The Centre for Transnational Studies hosts a new initiative on Debating Ethnography. The initiative was launched by professor Marion Demossier and ML postgraduates Shawnee Harkness and Clelia Viecelli Giannotti. Its aim is to foster a research forum across the various disciplinary strands in Modern Languages, to engage more widely with ethnography as a research method, involve multi-disciplinary interest across the University and to examine its relevance to modern societies. For more information contact M.Demossier@soton.ac.uk

 

Dr Eleanor Jones ‘Death stories: encountering the corpse in narratives of Lusophone Africa’

From the earliest days of European maritime expansionism in the fifteenth century, when the unknowability of the territory south of the Sahara inspired terror in the hearts of Portuguese crews, to those enduring turn-of-the-millenium photographs of infant famine victims in Sudan, Africa has been synonymous with death in the Western imagination. Throughout that period, this Western entanglement of Africa with death has provided a circular justification for the objectification and instrumentalisation of African bodies, as well as contributing to the traditional failure of the Western academy to productively theorise the dynamics of power at work on the continent.

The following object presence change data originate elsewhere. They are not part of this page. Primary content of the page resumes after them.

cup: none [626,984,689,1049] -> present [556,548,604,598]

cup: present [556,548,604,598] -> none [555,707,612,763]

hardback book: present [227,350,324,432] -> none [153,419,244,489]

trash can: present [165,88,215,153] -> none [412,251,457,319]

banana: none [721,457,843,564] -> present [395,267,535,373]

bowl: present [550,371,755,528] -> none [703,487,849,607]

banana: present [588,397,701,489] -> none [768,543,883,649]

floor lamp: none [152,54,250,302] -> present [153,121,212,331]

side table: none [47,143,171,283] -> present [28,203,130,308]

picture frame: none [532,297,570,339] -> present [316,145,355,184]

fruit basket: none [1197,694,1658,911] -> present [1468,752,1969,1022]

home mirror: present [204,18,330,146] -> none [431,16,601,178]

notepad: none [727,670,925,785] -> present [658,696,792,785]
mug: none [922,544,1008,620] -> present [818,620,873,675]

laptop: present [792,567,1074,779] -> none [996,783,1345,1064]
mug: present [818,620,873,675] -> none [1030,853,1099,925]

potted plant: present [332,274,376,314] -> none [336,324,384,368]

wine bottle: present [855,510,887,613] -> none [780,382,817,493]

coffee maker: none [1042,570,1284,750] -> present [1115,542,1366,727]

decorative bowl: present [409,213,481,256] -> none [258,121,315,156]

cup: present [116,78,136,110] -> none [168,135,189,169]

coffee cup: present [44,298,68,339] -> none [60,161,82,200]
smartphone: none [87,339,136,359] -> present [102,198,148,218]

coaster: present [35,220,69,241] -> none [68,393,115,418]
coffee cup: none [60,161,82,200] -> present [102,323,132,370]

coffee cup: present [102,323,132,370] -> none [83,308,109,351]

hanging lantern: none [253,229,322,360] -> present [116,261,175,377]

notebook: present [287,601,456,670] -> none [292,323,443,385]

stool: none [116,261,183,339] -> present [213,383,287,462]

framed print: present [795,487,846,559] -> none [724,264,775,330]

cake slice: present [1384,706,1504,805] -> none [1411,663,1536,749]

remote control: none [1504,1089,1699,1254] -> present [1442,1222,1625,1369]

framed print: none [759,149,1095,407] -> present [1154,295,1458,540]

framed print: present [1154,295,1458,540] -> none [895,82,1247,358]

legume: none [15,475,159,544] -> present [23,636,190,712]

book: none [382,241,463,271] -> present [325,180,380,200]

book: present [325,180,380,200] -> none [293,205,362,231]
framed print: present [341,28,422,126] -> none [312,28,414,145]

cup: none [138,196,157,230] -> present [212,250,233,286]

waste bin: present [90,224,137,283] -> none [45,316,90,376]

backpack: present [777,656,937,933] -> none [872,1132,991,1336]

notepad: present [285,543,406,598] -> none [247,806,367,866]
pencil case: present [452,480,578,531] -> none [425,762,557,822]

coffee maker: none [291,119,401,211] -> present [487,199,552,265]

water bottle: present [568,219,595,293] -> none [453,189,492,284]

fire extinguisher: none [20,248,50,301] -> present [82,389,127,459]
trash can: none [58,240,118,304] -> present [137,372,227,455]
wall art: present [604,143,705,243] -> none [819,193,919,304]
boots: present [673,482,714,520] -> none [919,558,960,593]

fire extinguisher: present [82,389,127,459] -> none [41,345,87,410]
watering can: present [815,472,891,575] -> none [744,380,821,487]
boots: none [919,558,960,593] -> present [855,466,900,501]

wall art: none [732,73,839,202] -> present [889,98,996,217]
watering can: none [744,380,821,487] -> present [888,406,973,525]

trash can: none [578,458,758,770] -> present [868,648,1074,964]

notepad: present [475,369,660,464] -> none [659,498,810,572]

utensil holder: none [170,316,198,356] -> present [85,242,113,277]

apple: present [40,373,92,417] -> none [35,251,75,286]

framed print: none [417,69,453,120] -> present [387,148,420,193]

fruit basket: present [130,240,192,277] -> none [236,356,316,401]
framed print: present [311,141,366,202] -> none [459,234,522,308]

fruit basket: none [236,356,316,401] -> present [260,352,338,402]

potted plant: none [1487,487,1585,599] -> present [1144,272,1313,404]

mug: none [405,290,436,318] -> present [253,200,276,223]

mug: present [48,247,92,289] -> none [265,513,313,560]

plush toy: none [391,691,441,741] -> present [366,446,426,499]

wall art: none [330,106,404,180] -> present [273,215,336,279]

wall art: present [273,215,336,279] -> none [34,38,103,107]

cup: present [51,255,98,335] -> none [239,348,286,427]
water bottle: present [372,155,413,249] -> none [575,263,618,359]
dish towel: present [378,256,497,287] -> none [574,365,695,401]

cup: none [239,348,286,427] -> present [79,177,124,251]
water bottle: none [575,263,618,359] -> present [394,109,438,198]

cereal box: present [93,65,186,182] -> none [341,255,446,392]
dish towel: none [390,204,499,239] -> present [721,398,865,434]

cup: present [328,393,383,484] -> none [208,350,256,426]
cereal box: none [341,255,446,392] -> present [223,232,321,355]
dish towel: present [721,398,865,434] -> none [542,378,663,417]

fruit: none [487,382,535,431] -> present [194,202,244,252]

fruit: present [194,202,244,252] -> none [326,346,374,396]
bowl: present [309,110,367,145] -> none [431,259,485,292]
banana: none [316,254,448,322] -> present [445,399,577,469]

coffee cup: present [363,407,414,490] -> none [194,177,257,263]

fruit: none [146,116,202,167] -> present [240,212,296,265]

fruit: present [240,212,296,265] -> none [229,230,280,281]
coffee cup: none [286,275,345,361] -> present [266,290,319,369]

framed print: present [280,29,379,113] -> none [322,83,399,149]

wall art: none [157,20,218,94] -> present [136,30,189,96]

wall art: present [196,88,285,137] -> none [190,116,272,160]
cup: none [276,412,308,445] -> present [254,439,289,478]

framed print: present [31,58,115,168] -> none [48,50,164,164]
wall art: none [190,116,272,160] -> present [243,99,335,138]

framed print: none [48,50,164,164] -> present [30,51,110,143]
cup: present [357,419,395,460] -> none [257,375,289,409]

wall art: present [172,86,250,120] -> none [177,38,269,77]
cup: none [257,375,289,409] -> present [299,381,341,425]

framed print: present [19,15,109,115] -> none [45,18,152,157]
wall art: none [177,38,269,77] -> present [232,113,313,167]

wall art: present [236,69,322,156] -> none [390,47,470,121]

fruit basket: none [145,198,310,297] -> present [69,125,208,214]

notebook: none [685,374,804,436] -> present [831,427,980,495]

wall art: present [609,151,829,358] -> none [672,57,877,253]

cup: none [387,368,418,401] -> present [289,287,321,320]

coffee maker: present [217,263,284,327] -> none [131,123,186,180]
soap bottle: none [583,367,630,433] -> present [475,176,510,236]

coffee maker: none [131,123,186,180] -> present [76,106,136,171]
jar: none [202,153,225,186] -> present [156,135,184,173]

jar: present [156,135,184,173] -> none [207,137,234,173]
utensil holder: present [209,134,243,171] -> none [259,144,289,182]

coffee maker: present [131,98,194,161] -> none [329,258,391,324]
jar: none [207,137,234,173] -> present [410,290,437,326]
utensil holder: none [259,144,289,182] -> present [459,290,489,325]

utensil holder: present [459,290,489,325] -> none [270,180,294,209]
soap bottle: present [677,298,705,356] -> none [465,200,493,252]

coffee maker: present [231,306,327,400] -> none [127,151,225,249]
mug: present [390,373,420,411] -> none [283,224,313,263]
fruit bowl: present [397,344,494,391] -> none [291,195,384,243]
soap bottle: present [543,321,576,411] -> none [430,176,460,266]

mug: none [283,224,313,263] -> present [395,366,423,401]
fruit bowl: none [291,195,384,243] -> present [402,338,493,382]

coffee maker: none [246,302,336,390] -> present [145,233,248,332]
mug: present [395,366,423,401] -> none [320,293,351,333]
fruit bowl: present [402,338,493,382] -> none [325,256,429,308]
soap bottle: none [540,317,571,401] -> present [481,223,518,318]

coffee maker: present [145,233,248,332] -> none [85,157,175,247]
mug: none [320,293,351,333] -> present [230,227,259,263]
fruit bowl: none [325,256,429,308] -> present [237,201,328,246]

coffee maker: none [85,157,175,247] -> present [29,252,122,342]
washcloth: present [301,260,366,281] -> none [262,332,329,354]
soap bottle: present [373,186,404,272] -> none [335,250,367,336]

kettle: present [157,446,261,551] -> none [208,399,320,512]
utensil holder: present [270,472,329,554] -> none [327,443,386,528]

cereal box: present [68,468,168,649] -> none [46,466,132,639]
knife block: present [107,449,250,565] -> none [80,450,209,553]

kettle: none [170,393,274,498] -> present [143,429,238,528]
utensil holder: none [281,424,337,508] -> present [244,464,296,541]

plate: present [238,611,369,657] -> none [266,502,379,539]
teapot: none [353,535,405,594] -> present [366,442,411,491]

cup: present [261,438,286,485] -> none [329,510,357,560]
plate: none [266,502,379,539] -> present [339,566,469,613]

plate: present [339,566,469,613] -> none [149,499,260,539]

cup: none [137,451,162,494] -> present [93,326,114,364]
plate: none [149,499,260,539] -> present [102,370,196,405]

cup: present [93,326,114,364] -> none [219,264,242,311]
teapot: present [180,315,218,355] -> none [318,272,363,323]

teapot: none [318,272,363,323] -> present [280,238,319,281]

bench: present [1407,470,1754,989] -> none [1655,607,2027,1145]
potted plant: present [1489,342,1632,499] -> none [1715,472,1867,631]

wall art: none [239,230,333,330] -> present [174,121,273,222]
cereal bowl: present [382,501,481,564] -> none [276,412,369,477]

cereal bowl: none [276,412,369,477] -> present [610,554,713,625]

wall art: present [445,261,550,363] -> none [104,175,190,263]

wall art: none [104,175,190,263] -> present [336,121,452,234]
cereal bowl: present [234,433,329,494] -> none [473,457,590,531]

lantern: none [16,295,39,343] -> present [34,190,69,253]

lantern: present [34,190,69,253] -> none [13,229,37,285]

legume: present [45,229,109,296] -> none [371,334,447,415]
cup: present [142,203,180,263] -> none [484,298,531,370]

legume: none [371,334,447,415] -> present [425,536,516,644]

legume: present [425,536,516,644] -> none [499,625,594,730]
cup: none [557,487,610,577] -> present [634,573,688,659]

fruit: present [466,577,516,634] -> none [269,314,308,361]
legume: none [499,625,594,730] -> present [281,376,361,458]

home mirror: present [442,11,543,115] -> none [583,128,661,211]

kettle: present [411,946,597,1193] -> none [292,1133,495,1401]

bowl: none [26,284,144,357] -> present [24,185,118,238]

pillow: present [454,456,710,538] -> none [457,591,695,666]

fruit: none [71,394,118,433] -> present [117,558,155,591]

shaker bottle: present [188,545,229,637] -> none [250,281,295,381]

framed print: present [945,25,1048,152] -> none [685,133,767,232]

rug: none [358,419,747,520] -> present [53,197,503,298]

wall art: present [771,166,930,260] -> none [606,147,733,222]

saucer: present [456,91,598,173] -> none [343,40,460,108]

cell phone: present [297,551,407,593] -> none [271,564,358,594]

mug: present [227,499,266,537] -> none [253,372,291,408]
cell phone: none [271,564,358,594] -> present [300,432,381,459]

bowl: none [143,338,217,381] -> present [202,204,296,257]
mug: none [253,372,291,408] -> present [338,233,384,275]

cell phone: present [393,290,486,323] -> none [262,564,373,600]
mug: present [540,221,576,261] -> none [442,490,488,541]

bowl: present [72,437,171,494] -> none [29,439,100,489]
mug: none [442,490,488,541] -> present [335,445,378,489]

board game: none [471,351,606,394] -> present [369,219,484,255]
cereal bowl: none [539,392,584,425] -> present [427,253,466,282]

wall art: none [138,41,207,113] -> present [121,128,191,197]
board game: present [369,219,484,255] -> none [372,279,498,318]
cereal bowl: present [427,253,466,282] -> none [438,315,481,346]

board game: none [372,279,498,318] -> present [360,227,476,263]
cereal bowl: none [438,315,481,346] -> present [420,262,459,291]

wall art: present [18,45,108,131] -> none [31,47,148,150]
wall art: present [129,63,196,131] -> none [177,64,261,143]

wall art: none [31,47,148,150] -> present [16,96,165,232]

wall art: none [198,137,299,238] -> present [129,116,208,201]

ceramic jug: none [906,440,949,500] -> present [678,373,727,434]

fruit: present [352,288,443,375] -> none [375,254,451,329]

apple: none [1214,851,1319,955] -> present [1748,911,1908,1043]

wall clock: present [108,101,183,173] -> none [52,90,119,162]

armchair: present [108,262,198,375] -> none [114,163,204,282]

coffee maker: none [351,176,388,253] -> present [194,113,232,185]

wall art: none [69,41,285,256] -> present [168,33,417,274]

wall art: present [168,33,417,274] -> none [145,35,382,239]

While more recent theoretical work on mechanisms of power in Africa has successfully recentered death in its methodologies, these analyses often neglect the specificities of the Lusophone case, despite the historical characterisation of Portuguese colonialism as, variously, more violent and more intimate — in short, more embodied — than any other. With this talk, I seek to lay out some starting points for exploring the relationship between Lusophone African coloniality and death, beginning where the two intersect: with the corpse. In addition, I seek to present some thoughts on how dead bodies have been used by political and cultural actors during the afterlife of colonialism in Lusophone Africa, in ways that have both maintained and disrupted dominant narratives of power.

Dr Scott Soo ‘(Re)moving stories: closure and commemoration at the Gurs internment camp’

 

 

Speaker information

Dr Eleanor Jones,My research interests span across the Portuguese-speaking world, and are particularly concerned with the body, gender, sex and sexuality, race, violence and mortality.

Dr Scott Soo,Scott is broadly interested in the contemporary history of France and its relationship with the wider word through the prism of migration. His research has examined the long-term effects of forced displacement and exile on the Spanish republicans in France who were forced to flee the Francoist dictatorship in Spain.